— Data provided —
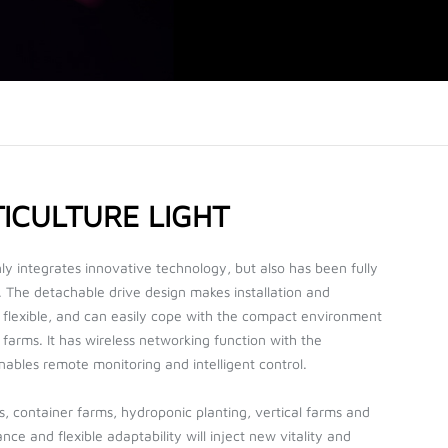
ICULTURE LIGHT
integrates innovative technology, but also has been fully
. The detachable drive design makes installation and
lexible, and can easily cope with the compact environment
farms. It has wireless networking function with the
ables remote monitoring and intelligent control.
, container farms, hydroponic planting, vertical farms and
nce and flexible adaptability will inject new vitality and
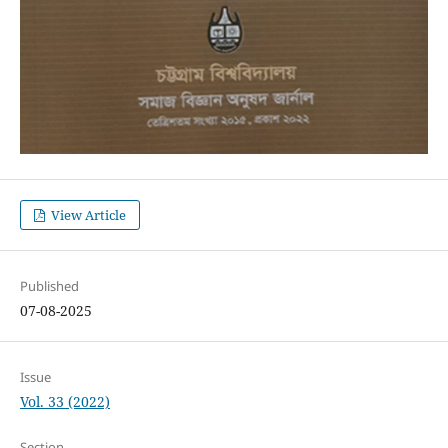
View Article
Published
07-08-2025
Issue
Vol. 33 (2022)
Section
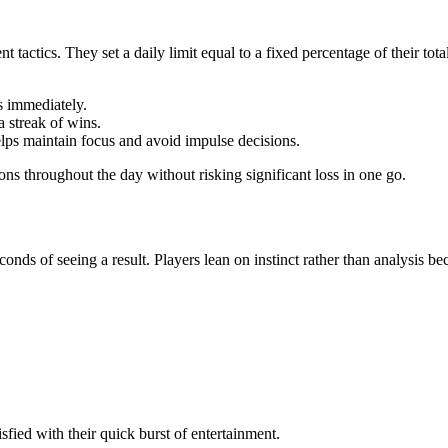
t tactics. They set a daily limit equal to a fixed percentage of their 
ts immediately.
a streak of wins.
elps maintain focus and avoid impulse decisions.
ons throughout the day without risking significant loss in one go.
ds of seeing a result. Players lean on instinct rather than analysis bec
tisfied with their quick burst of entertainment.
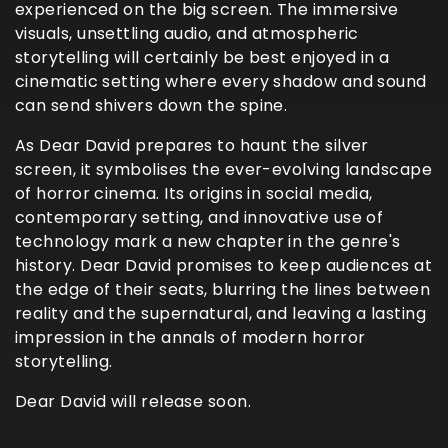
experienced on the big screen. The immersive
visuals, unsettling audio, and atmospheric
storytelling will certainly be best enjoyed in a
cinematic setting where every shadow and sound
can send shivers down the spine.
As Dear David prepares to haunt the silver
screen, it symbolises the ever-evolving landscape
of horror cinema. Its origins in social media,
contemporary setting, and innovative use of
technology mark a new chapter in the genre's
history. Dear David promises to keep audiences at
the edge of their seats, blurring the lines between
reality and the supernatural, and leaving a lasting
impression in the annals of modern horror
storytelling.
Dear David will release soon.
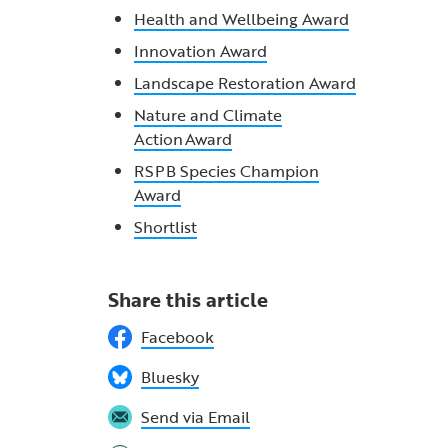
Health and Wellbeing Award
Innovation Award
Landscape Restoration Award
Nature and Climate
Action Award
RSPB Species Champion
Award
Shortlist
Share this article
Facebook
Bluesky
Send via Email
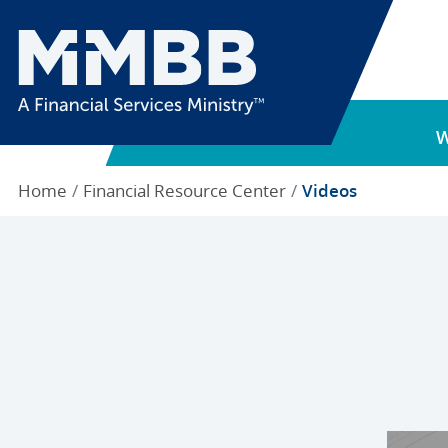
Home
Financial Resource Center
Videos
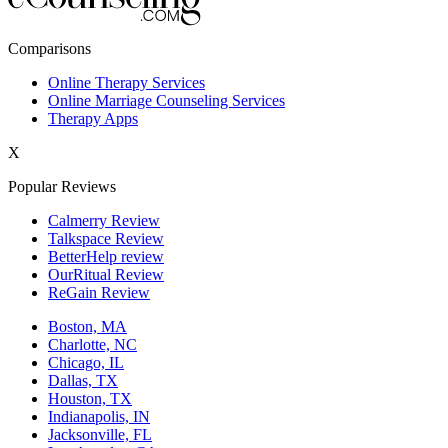
New York,NY
Comparisons
Philadelphia,PA
Online Therapy Services
Online Marriage Counseling Services
Phoenix,AZ
Therapy Apps
San Antonio,TX
X
San Diego,CA
Popular Reviews
Calmerry Review
Talkspace Review
BetterHelp review
OurRitual Review
ReGain Review
Boston, MA
Charlotte, NC
Chicago, IL
Dallas, TX
Houston, TX
Indianapolis, IN
Jacksonville, FL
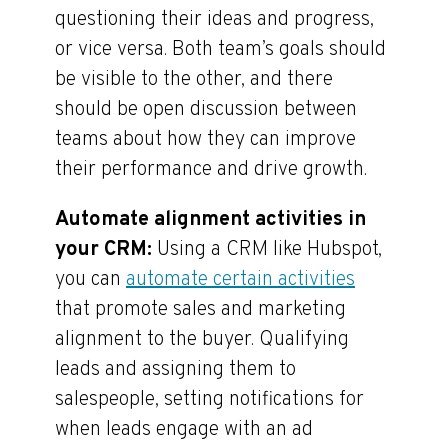
questioning their ideas and progress,
or vice versa. Both team’s goals should
be visible to the other, and there
should be open discussion between
teams about how they can improve
their performance and drive growth.
Automate alignment activities in
your CRM:
Using a CRM like Hubspot,
you can
automate certain activities
that promote sales and marketing
alignment to the buyer. Qualifying
leads and assigning them to
salespeople, setting notifications for
when leads engage with an ad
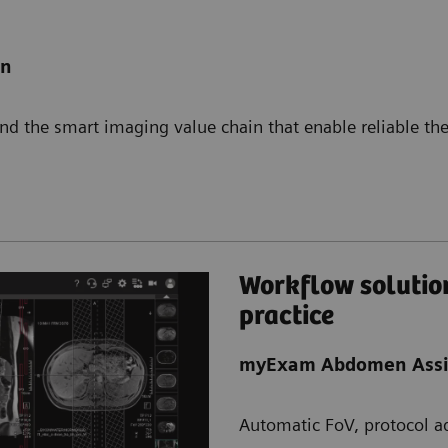
on
d the smart imaging value chain that enable reliable the
Workflow solution
practice
myExam Abdomen Assi
Automatic FoV, protocol ad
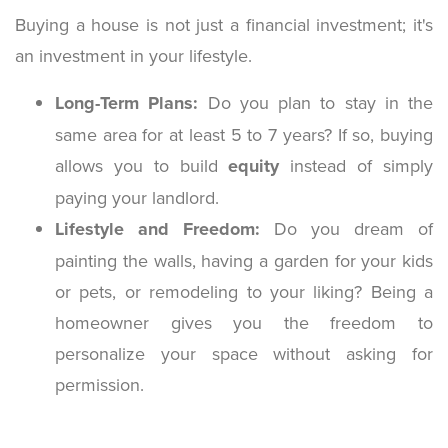
Buying a house is not just a financial investment; it's
an investment in your lifestyle.
Long-Term Plans:
Do you plan to stay in the
same area for at least 5 to 7 years? If so, buying
allows you to build
equity
instead of simply
paying your landlord.
Lifestyle and Freedom:
Do you dream of
painting the walls, having a garden for your kids
or pets, or remodeling to your liking? Being a
homeowner gives you the freedom to
personalize your space without asking for
permission.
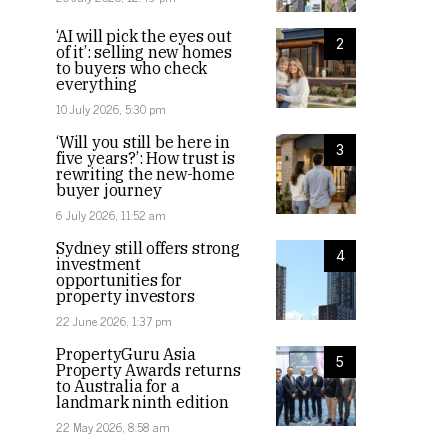
‘AI will pick the eyes out
2
of it’: selling new homes
to buyers who check
everything
10 July 2026, 5:30 pm
‘Will you still be here in
3
five years?’: How trust is
rewriting the new-home
buyer journey
6 July 2026, 11:52 am
Sydney still offers strong
4
investment
opportunities for
property investors
22 June 2026, 1:37 pm
PropertyGuru Asia
5
Property Awards returns
to Australia for a
landmark ninth edition
22 May 2026, 8:58 am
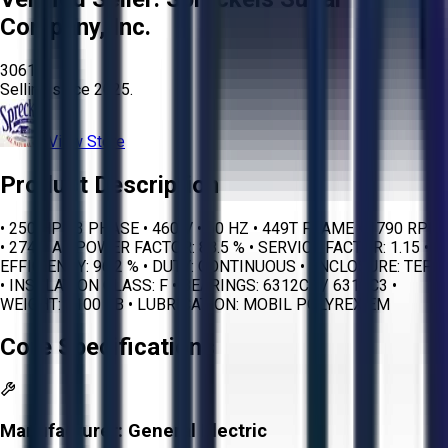
Company, Inc.
3061
Selling since
2025.
View Store
Product Description
• 250 HP • 3 PHASE • 460 V • 60 HZ • 449T FRAME • 1790 RPM
• 274.0 A • POWER FACTOR: 88.5 % • SERVICE FACTOR: 1.15 •
EFFICIENCY: 96.2 % • DUTY: CONTINUOUS • ENCLOSURE: TEFC
• INSULATION CLASS: F • BEARINGS: 6312C3 / 6318C3 •
WEIGHT: 3100 LB • LUBRICATION: MOBIL POLYREX EM
Core Specifications
Manufacturer:
General Electric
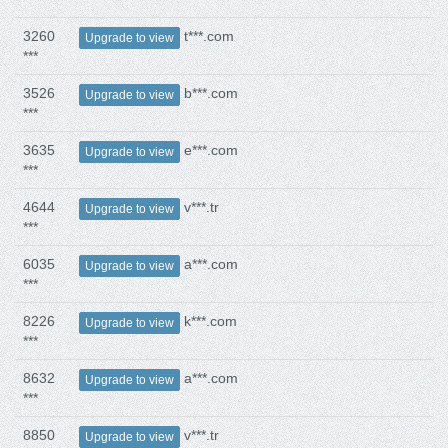
3260
t***.com
Upgrade to view
***
3526
b***.com
Upgrade to view
***
3635
e***.com
Upgrade to view
***
4644
v***.tr
Upgrade to view
***
6035
a***.com
Upgrade to view
***
8226
k***.com
Upgrade to view
***
8632
a***.com
Upgrade to view
***
8850
v***.tr
Upgrade to view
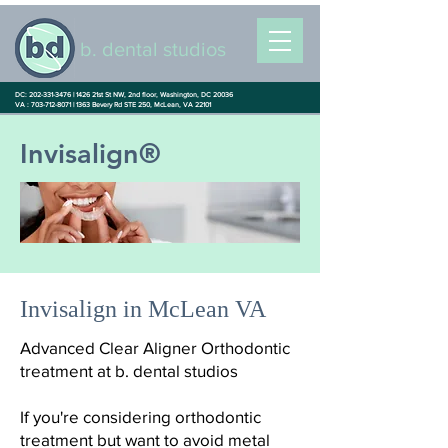
b. dental studios
DC: 202-331-3476 |
1426 21st St NW, 2nd floor, Washington, DC 20036
VA : 703-712-8071 |
1363 Bevery Rd STE 250, McLean, VA 22101
Invisalign®
Invisalign in McLean VA
Advanced Clear Aligner Orthodontic
treatment at b. dental studios
If you're considering orthodontic
treatment but want to avoid metal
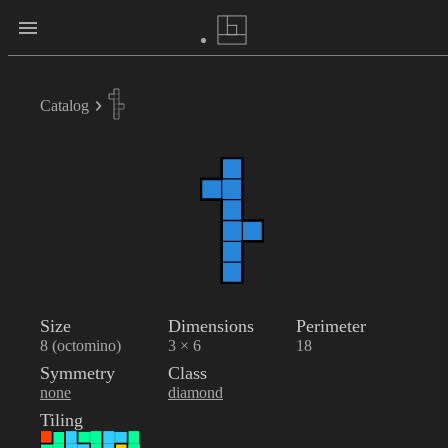
Catalog
Size
Dimensions
Perimeter
8 (octomino)
3 × 6
18
Symmetry
Class
none
diamond
Tiling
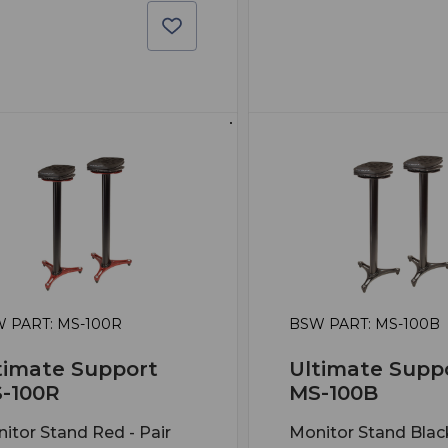
 PART: MS-100R
BSW PART: MS-100B
timate Support
Ultimate Supp
-100R
MS-100B
itor Stand Red - Pair
Monitor Stand Black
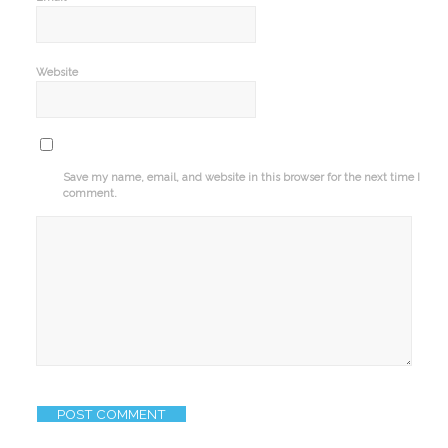
Website
Save my name, email, and website in this browser for the next time I
comment.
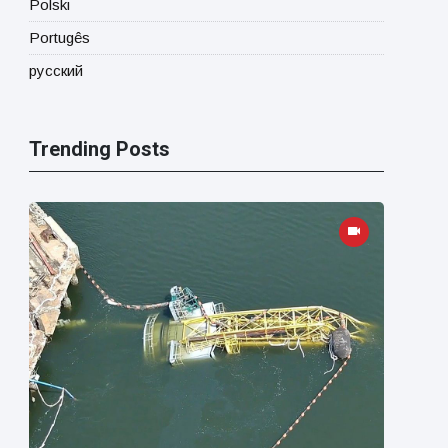
Polski
Portugês
русский
Trending Posts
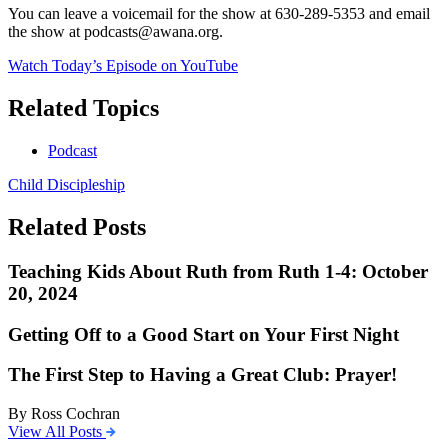
You can leave a voicemail for the show at 630-289-5353 and email
the show at podcasts@awana.org.
Watch Today’s Episode on YouTube
Related Topics
Podcast
Child Discipleship
Related Posts
Teaching Kids About Ruth from Ruth 1-4: October
20, 2024
Getting Off to a Good Start on Your First Night
The First Step to Having a Great Club: Prayer!
By Ross Cochran
View All Posts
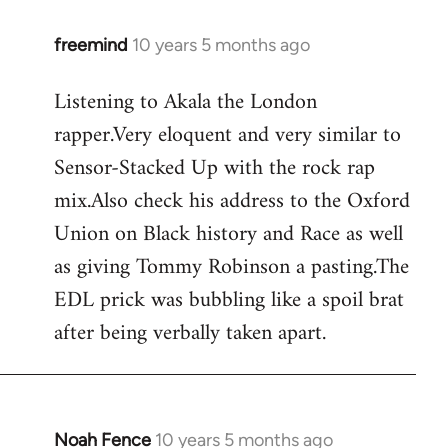
freemind
10 years 5 months ago
In
reply
Listening to Akala the London
to
rapper.Very eloquent and very similar to
Welcome
by
Sensor-Stacked Up with the rock rap
libcom.org
mix.Also check his address to the Oxford
Union on Black history and Race as well
as giving Tommy Robinson a pasting.The
EDL prick was bubbling like a spoil brat
after being verbally taken apart.
Noah Fence
10 years 5 months ago
In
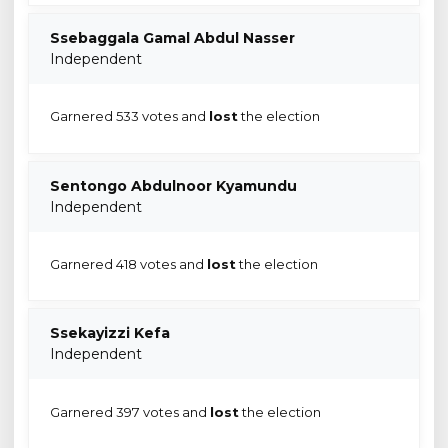
Ssebaggala Gamal Abdul Nasser
Independent
Garnered 533 votes and
lost
the election
Sentongo Abdulnoor Kyamundu
Independent
Garnered 418 votes and
lost
the election
Ssekayizzi Kefa
Independent
Garnered 397 votes and
lost
the election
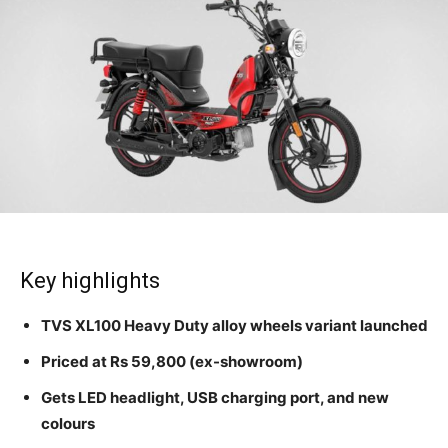
Key highlights
TVS XL100 Heavy Duty alloy wheels variant launched
Priced at Rs 59,800 (ex-showroom)
Gets LED headlight, USB charging port, and new
colours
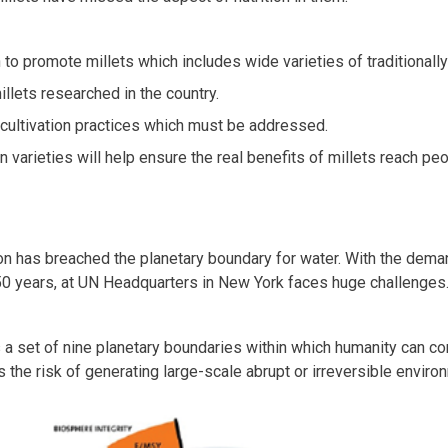
to promote millets which includes wide varieties of traditionally
illets researched in the country.
 cultivation practices which must be addressed.
 varieties will help ensure the real benefits of millets reach peo
zation has breached the planetary boundary for water. With the de
50 years, at UN Headquarters in New York faces huge challenges
a set of nine planetary boundaries within which humanity can con
the risk of generating large-scale abrupt or irreversible enviro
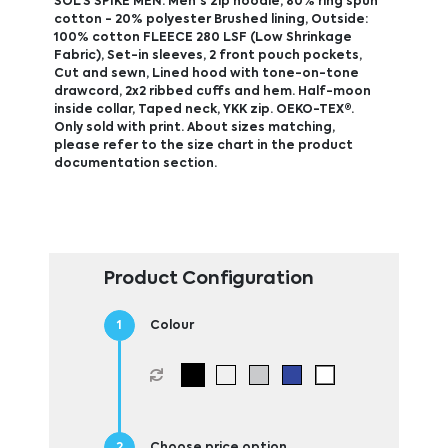
SOL'S SPIKE MEN. Men's zip hoodie, 80% ring spun
cotton - 20% polyester Brushed lining, Outside:
100% cotton FLEECE 280 LSF (Low Shrinkage
Fabric), Set-in sleeves, 2 front pouch pockets,
Cut and sewn, Lined hood with tone-on-tone
drawcord, 2x2 ribbed cuffs and hem. Half-moon
inside collar, Taped neck, YKK zip. OEKO-TEX®.
Only sold with print. About sizes matching,
please refer to the size chart in the product
documentation section.
Product Configuration
Colour
Choose price option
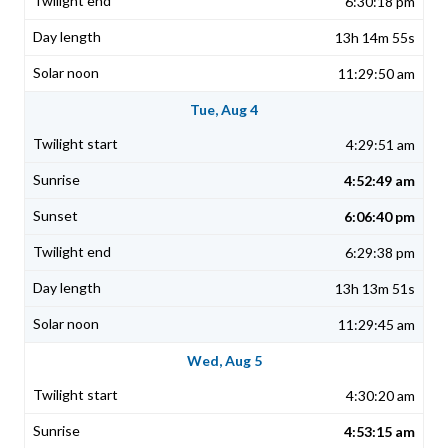
6:30:18 pm
13h 14m 55s
11:29:50 am
Tue, Aug 4
4:29:51 am
4:52:49 am
6:06:40 pm
6:29:38 pm
13h 13m 51s
11:29:45 am
Wed, Aug 5
4:30:20 am
4:53:15 am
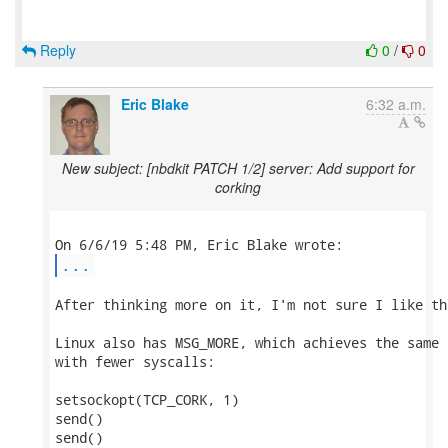
Reply
0
/
0
Eric Blake
6:32 a.m.
New subject: [nbdkit PATCH 1/2] server: Add support for
corking
...
After thinking more on it, I'm not sure I like th
Linux also has MSG_MORE, which achieves the same 
with fewer syscalls:

setsockopt(TCP_CORK, 1)

send()

send()
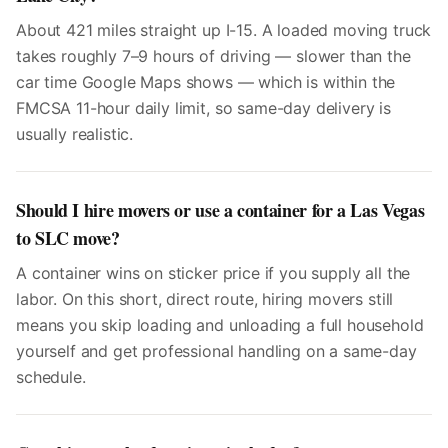
About 421 miles straight up I-15. A loaded moving truck
takes roughly 7–9 hours of driving — slower than the
car time Google Maps shows — which is within the
FMCSA 11-hour daily limit, so same-day delivery is
usually realistic.
Should I hire movers or use a container for a Las Vegas
to SLC move?
A container wins on sticker price if you supply all the
labor. On this short, direct route, hiring movers still
means you skip loading and unloading a full household
yourself and get professional handling on a same-day
schedule.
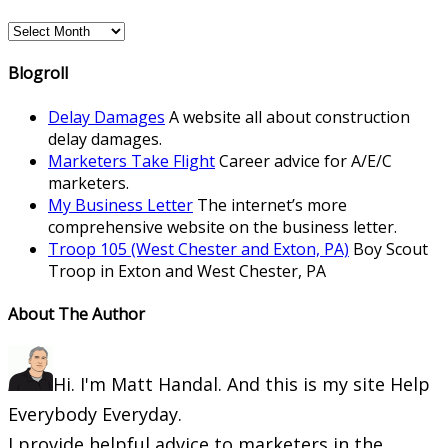
Archives
Blogroll
Delay Damages
A website all about construction
delay damages.
Marketers Take Flight
Career advice for A/E/C
marketers.
My Business Letter
The internet’s more
comprehensive website on the business letter.
Troop 105 (West Chester and Exton, PA)
Boy Scout
Troop in Exton and West Chester, PA
About The Author
Hi. I'm Matt Handal. And this is my site Help
Everybody Everyday.
I provide helpful advice to marketers in the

— Assigned task —
Duplicate the stretch of the listing from the line that contains "Company, Inc." through the line that contains "WEIGHT: 3100 LB", including both of those lines.

— Exercise output —
Company, Inc.
3061
Selling since
2025.
View Store
Product Description
• 250 HP • 3 PHASE • 460 V • 60 HZ • 449T FRAME • 1790 RPM
• 274.0 A • POWER FACTOR: 88.5 % • SERVICE FACTOR: 1.15 •
EFFICIENCY: 96.2 % • DUTY: CONTINUOUS • ENCLOSURE: TEFC
• INSULATION CLASS: F • BEARINGS: 6312C3 / 6318C3 •
WEIGHT: 3100 LB • LUBRICATION: MOBIL POLYREX EM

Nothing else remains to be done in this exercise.